**Task requirements:** Reproduce exactly the lines from the line containing "This document pairs" through the end of the records below, including both ends, and nothing else.

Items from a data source
[Start of Attachment]

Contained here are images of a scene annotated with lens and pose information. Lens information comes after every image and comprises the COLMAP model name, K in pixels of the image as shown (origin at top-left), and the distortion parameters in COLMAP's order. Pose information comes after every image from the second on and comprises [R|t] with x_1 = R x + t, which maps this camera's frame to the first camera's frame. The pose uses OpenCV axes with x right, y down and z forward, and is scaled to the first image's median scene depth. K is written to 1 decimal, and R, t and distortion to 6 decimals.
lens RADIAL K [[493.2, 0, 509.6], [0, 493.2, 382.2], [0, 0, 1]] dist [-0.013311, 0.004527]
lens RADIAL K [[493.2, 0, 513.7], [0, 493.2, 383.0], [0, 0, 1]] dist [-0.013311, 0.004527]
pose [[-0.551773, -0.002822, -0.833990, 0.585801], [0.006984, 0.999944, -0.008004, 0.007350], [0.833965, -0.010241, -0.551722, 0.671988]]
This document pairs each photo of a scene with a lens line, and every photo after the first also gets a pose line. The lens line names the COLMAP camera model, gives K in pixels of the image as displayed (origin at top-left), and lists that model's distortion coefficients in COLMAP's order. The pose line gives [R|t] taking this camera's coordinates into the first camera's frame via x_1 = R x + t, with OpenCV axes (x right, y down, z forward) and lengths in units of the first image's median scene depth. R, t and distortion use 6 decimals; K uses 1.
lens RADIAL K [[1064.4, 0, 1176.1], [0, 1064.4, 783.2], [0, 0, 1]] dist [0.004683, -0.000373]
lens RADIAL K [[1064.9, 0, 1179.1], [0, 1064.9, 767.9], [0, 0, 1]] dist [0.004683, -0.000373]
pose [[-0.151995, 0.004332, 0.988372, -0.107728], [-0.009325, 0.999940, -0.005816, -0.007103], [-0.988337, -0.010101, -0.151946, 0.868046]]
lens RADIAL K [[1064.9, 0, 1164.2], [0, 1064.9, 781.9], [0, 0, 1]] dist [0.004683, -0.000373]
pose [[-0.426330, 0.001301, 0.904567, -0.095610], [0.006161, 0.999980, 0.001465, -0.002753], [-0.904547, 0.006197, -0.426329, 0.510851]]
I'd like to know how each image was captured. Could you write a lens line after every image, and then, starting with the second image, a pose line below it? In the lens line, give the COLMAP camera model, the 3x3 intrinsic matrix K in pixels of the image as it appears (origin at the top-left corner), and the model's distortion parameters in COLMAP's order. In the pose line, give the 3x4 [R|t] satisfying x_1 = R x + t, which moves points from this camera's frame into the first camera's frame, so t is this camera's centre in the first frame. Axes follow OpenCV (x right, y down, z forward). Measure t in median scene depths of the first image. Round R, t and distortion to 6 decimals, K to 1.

[End of Attachment]

**Worked solution:**
This document pairs each photo of a scene with a lens line, and every photo after the first also gets a pose line. The lens line names the COLMAP camera model, gives K in pixels of the image as displayed (origin at top-left), and lists that model's distortion coefficients in COLMAP's order. The pose line gives [R|t] taking this camera's coordinates into the first camera's frame via x_1 = R x + t, with OpenCV axes (x right, y down, z forward) and lengths in units of the first image's median scene depth. R, t and distortion use 6 decimals; K uses 1.
lens RADIAL K [[1064.4, 0, 1176.1], [0, 1064.4, 783.2], [0, 0, 1]] dist [0.004683, -0.000373]
lens RADIAL K [[1064.9, 0, 1179.1], [0, 1064.9, 767.9], [0, 0, 1]] dist [0.004683, -0.000373]
pose [[-0.151995, 0.004332, 0.988372, -0.107728], [-0.009325, 0.999940, -0.005816, -0.007103], [-0.988337, -0.010101, -0.151946, 0.868046]]
lens RADIAL K [[1064.9, 0, 1164.2], [0, 1064.9, 781.9], [0, 0, 1]] dist [0.004683, -0.000373]
pose [[-0.426330, 0.001301, 0.904567, -0.095610], [0.006161, 0.999980, 0.001465, -0.002753], [-0.904547, 0.006197, -0.426329, 0.510851]]
I'd like to know how each image was captured. Could you write a lens line after every image, and then, starting with the second image, a pose line below it? In the lens line, give the COLMAP camera model, the 3x3 intrinsic matrix K in pixels of the image as it appears (origin at the top-left corner), and the model's distortion parameters in COLMAP's order. In the pose line, give the 3x4 [R|t] satisfying x_1 = R x + t, which moves points from this camera's frame into the first camera's frame, so t is this camera's centre in the first frame. Axes follow OpenCV (x right, y down, z forward). Measure t in median scene depths of the first image. Round R, t and distortion to 6 decimals, K to 1.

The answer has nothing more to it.